* [EXERCISE INPUT]
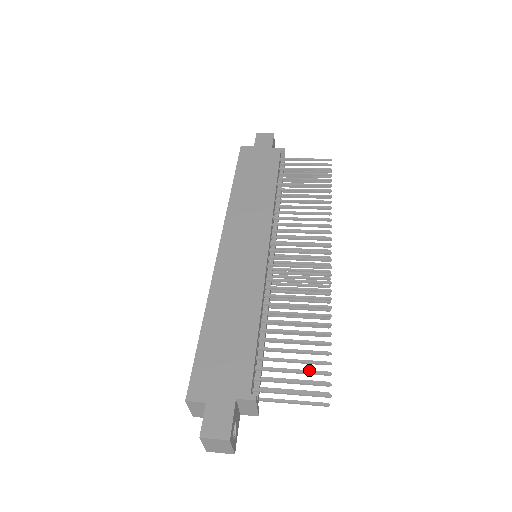
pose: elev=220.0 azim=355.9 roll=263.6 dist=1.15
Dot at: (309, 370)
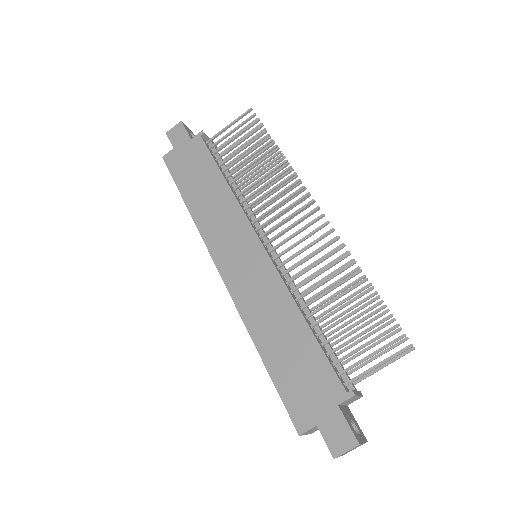
Dot at: (376, 329)
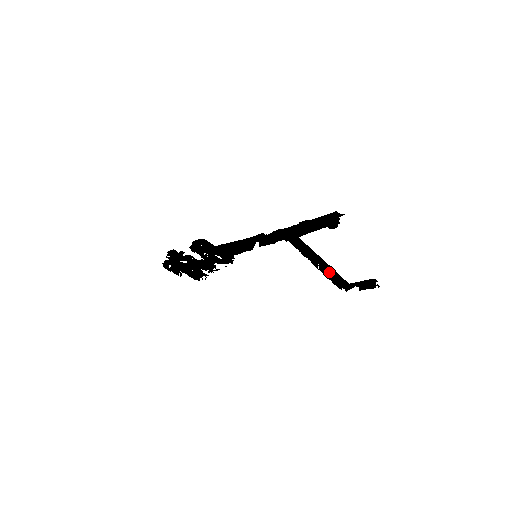
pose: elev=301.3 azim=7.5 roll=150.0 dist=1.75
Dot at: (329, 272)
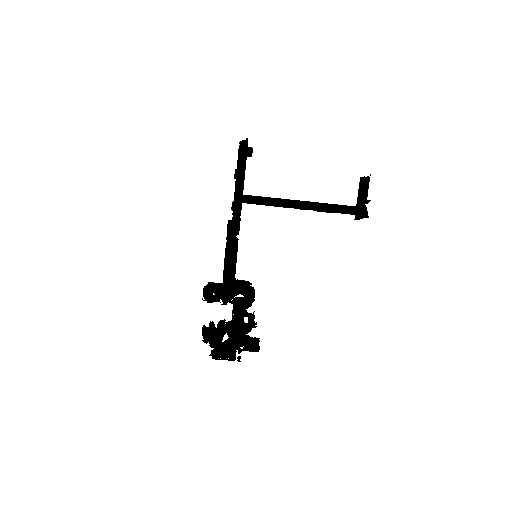
Dot at: (324, 211)
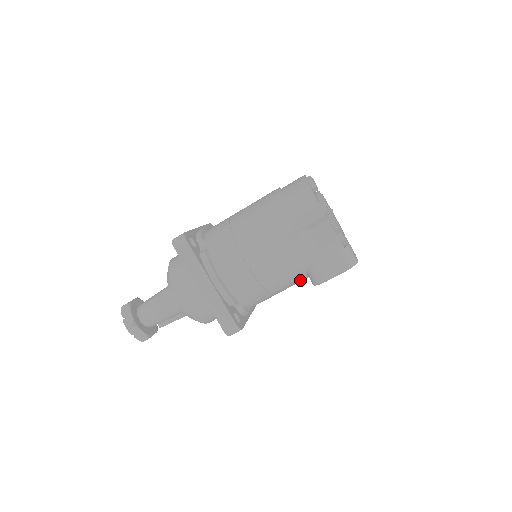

* [YOUR OBJECTIVE] Could you copy every line of the listing above word for word, leaving out the pictures?

* [PROBLEM SOLUTION]
pose: elev=220.0 azim=355.9 roll=263.6 dist=1.15
Dot at: (309, 370)
Dot at: (376, 329)
pose: elev=301.3 azim=7.5 roll=150.0 dist=1.75
Dot at: (329, 272)
Dot at: (324, 211)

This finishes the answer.